◆ Exercise directions
Find the lines of data that contain the string "bagi", then list them.

[The data Boundary: Start]

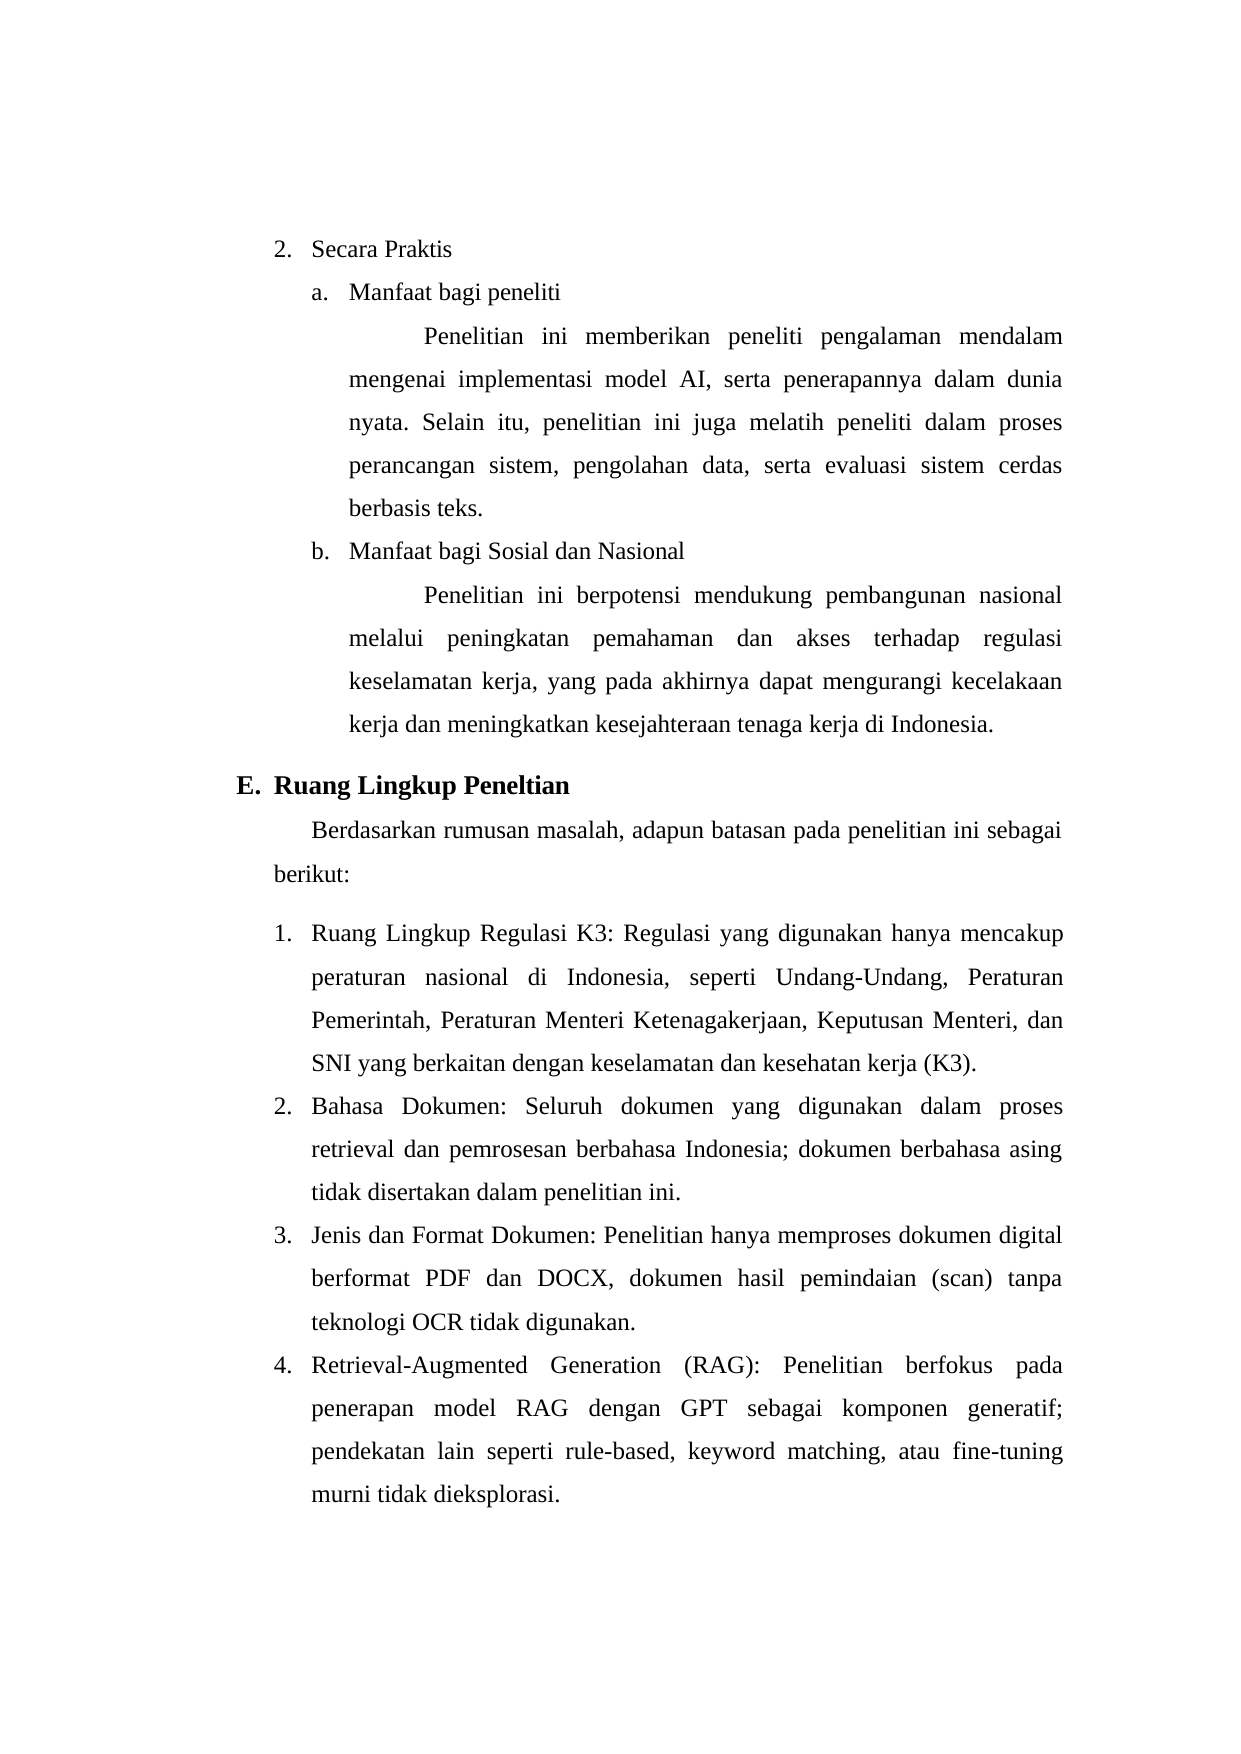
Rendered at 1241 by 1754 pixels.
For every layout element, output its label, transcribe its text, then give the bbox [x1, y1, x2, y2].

list Manfaat bagi Sosial dan Nasional [311, 537, 1078, 565]
list Bahasa Dokumen: Seluruh dokumen yang digunakan dalam proses retrieval dan pemrosesan berbahasa Indonesia; dokumen berbahasa asing tidak disertakan dalam penelitian ini. [274, 1091, 1063, 1206]
text Penelitian ini berpotensi mendukung pembangunan nasional melalui peningkatan pemahaman dan akses terhadap regulasi keselamatan kerja, yang pada akhirnya dapat mengurangi kecelakaan kerja dan meningkatkan kesejahteraan tenaga kerja di Indonesia. [349, 580, 1063, 738]
list Jenis dan Format Dokumen: Penelitian hanya memproses dokumen digital berformat PDF dan DOCX, dokumen hasil pemindaian (scan) tanpa teknologi OCR tidak digunakan. [274, 1220, 1063, 1335]
text Berdasarkan​ r‍umusan masalah, adapun batasan pada penelitian ini sebagai berikut: [274, 816, 1062, 888]
list Secara​ Praktis [274, 234, 1078, 263]
text Penelitian ini memberikan peneliti pengalaman mendalam mengenai implementasi model AI, serta penerapannya dalam dunia nyata. Selain itu, penelitian ini juga melatih peneliti dalam proses perancangan sistem, pengolahan data, serta evaluasi sistem cerdas berbasis teks. [349, 321, 1063, 522]
list Manfaat bagi peneliti [311, 277, 1078, 306]
list Retrieval-Augmented Generation (RAG): Penelitian berfokus pada penerapan model RAG dengan GPT sebagai komponen generatif; pendekatan lain seperti rule-based, keyword matching, atau fine-tuning murni tidak dieksplorasi. [274, 1350, 1064, 1508]
subtitle Ruang Lingkup Peneltian [236, 769, 1078, 800]
list Ruang Lingkup Regulasi K3: Regulasi ya‌ng digu‍nakan hanya menca​kup peraturan nasi​o​nal‌ di Ind‍onesia, s‍eperti Un‌dang-Undang, Peratur​an Pemerintah, Peraturan Menteri Kete‌nagakerjaan, Keputusan Ment​eri, dan SNI yan​g ber‍ka‍itan dengan‍ keselamatan da‌n kesehatan kerja (K3). [274, 918, 1063, 1077]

[The data Boundary: End]

◆ Solution for this problem
list Manfaat bagi Sosial dan Nasional [311, 537, 1078, 565]
list Manfaat bagi peneliti [311, 277, 1078, 306]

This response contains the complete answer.